In 1936, Anderson had been the first African American to perform at the White House, an event at which a young Dr. Martin Luther King Jr. was in the audience. Twenty-seven years later, Anderson sang at the 1963 March on Washington.

Pointing to events such as the 2017 Women’s March on Washington, Brevoort adds that the concert established the National Mall as the site “and symbol of civil protest in the United States. To this day, when we march on Washington, we go to the National Mall, and we stand beneath the Lincoln Memorial. That is because of Marian Anderson.”

Anderson in 1940. (Photo by Carl Van Vechten)

Returning to Princeton

In 1943 the DAR did invite Anderson to sing for an integrated audience at Constitution Hall (even though the policy that had excluded her four years earlier did not end until 1952). The occasion was a benefit for the American Red Cross.

Jerome and Taylor write, “Despite her worldwide renown, it was not until January 1955 that Anderson was finally permitted to sing with New York’s Metropolitan Opera.” She became the first African American to do so, performing the part of Ulrica in Verdi’s Un ballo in maschera.

“That same month, Princeton’s Friendship Club brought her back for another concert at McCarter,” write Jerome and Taylor. She again stayed with Einstein, who died a few months later. Jerome and Taylor quote Anderson as writing: “I knew this was really good-bye.”
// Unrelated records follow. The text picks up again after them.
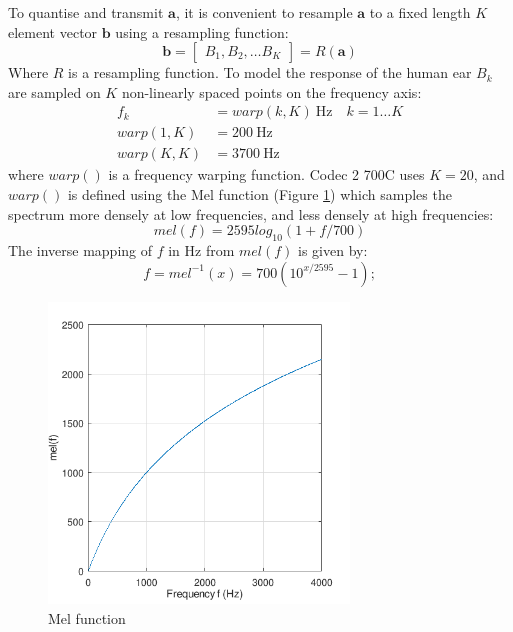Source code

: \documentclass{article}
\begin{document}
To quantise and transmit $\mathbf{a}$, it is convenient to resample $\mathbf{a}$ to a fixed length $K$ element vector $\mathbf{b}$ using a resampling function:
\begin{equation}
\mathbf{b} = \begin{bmatrix} B_1, B_2, \ldots B_K \end{bmatrix} = R(\mathbf{a})
\end{equation}
Where $R$ is a resampling function. To model the response of the human ear $B_k$  are sampled on $K$ non-linearly spaced points on the frequency axis:
\begin{equation}
\begin{split}
f_k &= warp(k,K) \ \textrm{Hz} \quad k=1 \ldots K \\
warp(1,K) &= 200 \ \textrm{Hz} \\
warp(K,K) &= 3700 \ \textrm{Hz}
\end{split}
\end{equation}
where $warp()$ is a frequency warping function. Codec 2 700C uses $K=20$, and $warp()$ is defined using the Mel function \cite[p 150]{o1997human} (Figure \ref{fig:mel_fhz}) which samples the spectrum more densely at low frequencies, and less densely at high frequencies:
\begin{equation} \label{eq:mel_f}
mel(f) = 2595log_{10}(1+f/700)
\end{equation}
The inverse mapping of $f$ in Hz from $mel(f)$ is given by:
\begin{equation} \label{eq:f_mel}
f = mel^{-1}(x) = 700(10^{x/2595} - 1);
\end{equation}

\begin{figure}[h]
\caption{Mel function}
\label{fig:mel_fhz}
\begin{center}
\includegraphics[width=8cm]{ratek_mel_fhz}
\end{center}
\end{figure}
\end{document}
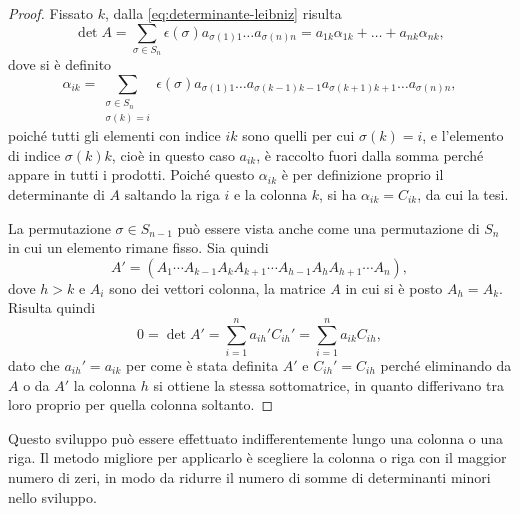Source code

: \begin{proof}
	Fissato $k$, dalla \eqref{eq:determinante-leibniz} risulta
	\begin{equation*}
		\det A=\sum_{\sigma\in S_n}\epsilon(\sigma)a_{\sigma(1)1}\dots a_{\sigma(n)n}=a_{1k}\alpha_{1k}+\dots+a_{nk}\alpha_{nk},
	\end{equation*}
	dove si è definito
	\begin{equation*}
		\alpha_{ik}=\sum_{\substack{\sigma\in S_n\\\sigma(k)=i}}\epsilon(\sigma)a_{\sigma(1)1}\dots a_{\sigma(k-1)k-1}a_{\sigma(k+1)k+1}\dots a_{\sigma(n)n},
	\end{equation*}
	poiché tutti gli elementi con indice $ik$ sono quelli per cui $\sigma(k)=i$, e l'elemento di indice $\sigma(k)k$, cioè in questo caso $a_{ik}$, è raccolto fuori dalla somma perché appare in tutti i prodotti.
	Poiché questo $\alpha_{ik}$ è per definizione proprio il determinante di $A$ saltando la riga $i$ e la colonna $k$, si ha $\alpha_{ik}=C_{ik}$, da cui la tesi.

	La permutazione $\sigma\in S_{n-1}$ può essere vista anche come una permutazione di $S_n$ in cui un elemento rimane fisso. Sia quindi
	\begin{equation*}
		A'=(A_1\cdots A_{k-1}A_kA_{k+1}\cdots A_{h-1}A_hA_{h+1}\cdots A_n),
	\end{equation*}
	dove $h>k$ e $A_i$ sono dei vettori colonna, la matrice $A$ in cui si è posto $A_h=A_k$. Risulta quindi
	\begin{equation*}
		0=\det A'=\sum_{i=1}^na_{ih}'C_{ih}'=\sum_{i=1}^na_{ik}C_{ih},
	\end{equation*}
	dato che $a_{ih}'=a_{ik}$ per come è stata definita $A'$ e $C_{ih}'=C_{ih}$ perché eliminando da $A$ o da $A'$ la colonna $h$ si ottiene la stessa sottomatrice, in quanto differivano tra loro proprio per quella colonna soltanto.
\end{proof}
Questo sviluppo può essere effettuato indifferentemente lungo una colonna o una riga.
Il metodo migliore per applicarlo è scegliere la colonna o riga con il maggior numero di zeri, in modo da ridurre il numero di somme di determinanti minori nello sviluppo.

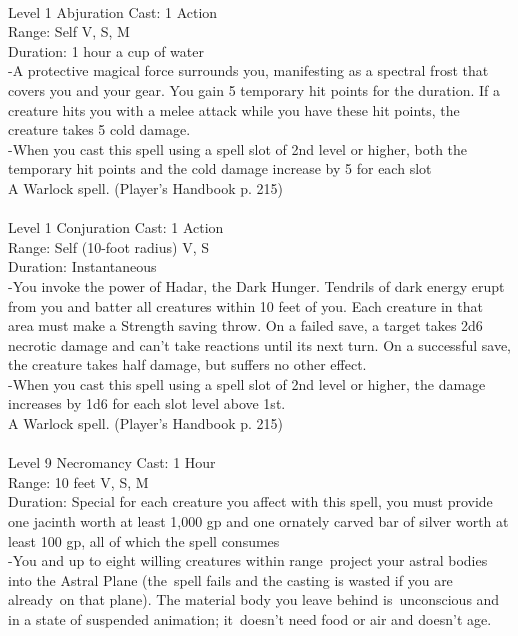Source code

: \documentclass[10pt,twocolumn]{report}
\begin{document}
 \\
Level 1 \quad Abjuration \quad Cast: 1 Action\\
Range: Self \quad V, S, M\\
Duration: 1 hour \quad a cup of water\\
-A protective magical force surrounds you, manifesting as a spectral frost that covers you and your gear. 
You gain 5 temporary hit points for the duration. If a creature hits you with a melee attack while you have these hit points, the creature takes 5 cold damage.\\
-When you cast this spell using a spell slot of 2nd level or higher, both the temporary hit points and the cold damage increase by 5 for each slot\\
A Warlock spell. (Player's Handbook p. 215) \\


 \\
Level 1 \quad Conjuration \quad Cast: 1 Action\\
Range: Self (10-foot radius) \quad V, S\\
Duration: Instantaneous \quad \\
-You invoke the power of Hadar, the Dark Hunger. 
Tendrils of dark energy erupt from you and batter all creatures within 10 feet of you. Each creature in that area must make a Strength saving throw. On a failed save, a target takes 2d6 necrotic damage and can’t take reactions until its next turn. On a successful save, the creature takes half damage, but suffers no other effect.\\
-When you cast this spell using a spell slot of 2nd level or higher, the damage increases by 1d6 for each slot level above 1st.\\
A Warlock spell. (Player's Handbook p. 215) \\


 \\
Level 9 \quad Necromancy \quad Cast: 1 Hour\\
Range: 10 feet \quad V, S, M\\
Duration: Special \quad for each creature you affect with this spell, you must provide one jacinth worth at least 1,000 gp and one ornately carved bar of silver worth at least 100 gp, all of which the spell consumes\\
-You and up to eight willing creatures within range project your astral bodies into the Astral Plane (the spell fails and the casting is wasted if you are already on that plane). 
The material body you leave behind is unconscious and in a state of suspended animation; it doesn’t need food or air and doesn’t age. 
\end{document}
In 1959 Princeton University conferred the Doctor of Humanities honorary degree on Anderson. The website for the University’s Women’s Center notes that this made her the “first African American woman to receive such an honor from the college.”

Mitchell Jamieson’s 1943 mural, An Incident in Contemporary American Life, at the United States Department of the Interior Building depicts the scene of Anderson’s concert at the Lincoln Memorial. (Photo by Carol Highsmith)

“An Important Piece of History”

Brevoort hopes that My Lord, What a Night will “resurrect an important piece of history.” She soberly reflects, “The dilemma that Marian Anderson and Albert Einstein were facing that night … continues to this day. My hope is that, as we look at this historical drama set in 1937, we see how little we’ve actually changed.”

Racial justice is an issue that deeply affects the playwright on a personal level. Brevoort is married to Tony Award winning actor Chuck Cooper. She says that as an African American, Cooper has “endured everything that happened to Marian Anderson: racial profiling and racist incidents. The conversation that takes place in Einstein’s house is a conversation that my husband and I have had numerous times around our own dining room table. My Lord, What a Night is a historical drama about 1937, but the issue remains.”

Despite the contralto’s longtime resistance to being connected with political activism, Brevoort is unequivocal in defining her sociopolitical legacy. “Marian Anderson carried the civil rights issue into the ears of Americans, and into their hearts.”